This month, April 2019, sees seven years of the Calmgrove blog since I hitched it to WordPress (although I’ve since reposted revisions of some of those early posts and deleted others).
Now, it was a score or so of years ago that I started hearing more and more about weblogs appearing online. My first instinct had been to think it ridiculous for people to put out personal diaries into the ether: whoever would want to read about the lives of random strangers?
It turns out that many millions do. And that includes me as well as you. Now, I know there is a lot of negative stuff about social media that we’re all well aware of, but perhaps the positive aspects aren’t given enough credit—aspects like making the acquaintance of new people, hearing different points of view, receiving the kindnesses of strangers.
And of course there’s learning new things, coming as it were face to face with new ideas.
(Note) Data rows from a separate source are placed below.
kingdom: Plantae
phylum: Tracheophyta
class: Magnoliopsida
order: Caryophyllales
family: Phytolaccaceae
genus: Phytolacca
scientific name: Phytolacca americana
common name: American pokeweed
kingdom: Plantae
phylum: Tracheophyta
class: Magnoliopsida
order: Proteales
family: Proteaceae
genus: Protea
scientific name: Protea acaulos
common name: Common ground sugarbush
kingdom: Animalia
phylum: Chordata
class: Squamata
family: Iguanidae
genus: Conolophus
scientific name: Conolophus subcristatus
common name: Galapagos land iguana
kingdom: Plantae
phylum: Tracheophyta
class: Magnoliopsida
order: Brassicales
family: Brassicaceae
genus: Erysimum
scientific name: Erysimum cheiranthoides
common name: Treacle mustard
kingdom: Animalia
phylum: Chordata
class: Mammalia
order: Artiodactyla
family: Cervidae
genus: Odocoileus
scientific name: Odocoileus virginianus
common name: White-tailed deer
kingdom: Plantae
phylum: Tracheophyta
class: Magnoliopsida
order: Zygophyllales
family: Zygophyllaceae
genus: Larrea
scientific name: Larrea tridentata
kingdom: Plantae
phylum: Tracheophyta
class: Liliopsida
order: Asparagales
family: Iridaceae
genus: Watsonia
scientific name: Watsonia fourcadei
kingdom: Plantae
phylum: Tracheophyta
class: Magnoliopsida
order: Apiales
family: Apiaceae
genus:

Hence this blog’s slogan which I established right at the start: Exploring the world of ideas through books.
Unlike vlogging or podcasting most blogging is about the written word, however that writing is done. And much writing is about ideas, concepts, formulations — essentially ways in which we see and express the world without and the world within — using cuneiform, pictograms, numerals and alphabets, through graphite, ink and pixels.
I do often wish I spent less time on social media and more time actually reading; and yet without social media how could I share my thoughts on reading with so many like-minded, thoughtful and generous readers around the world? And how could I get such varied feedback on those thoughts? Certainly not through locking myself away in a library.
Some of you have been around with me for a good many of those seven years, others I may have only had the pleasure of knowing recently. I’d like however to say to one and all ‘thank you’ — thank you for being there with your comments, your encouragement, your quips and of course your own blogs. I should almost change my slogan to Exploring the world of bloggers through books.
With any luck we may collectively still be here in another seven years to compare notes. I hope so anyway!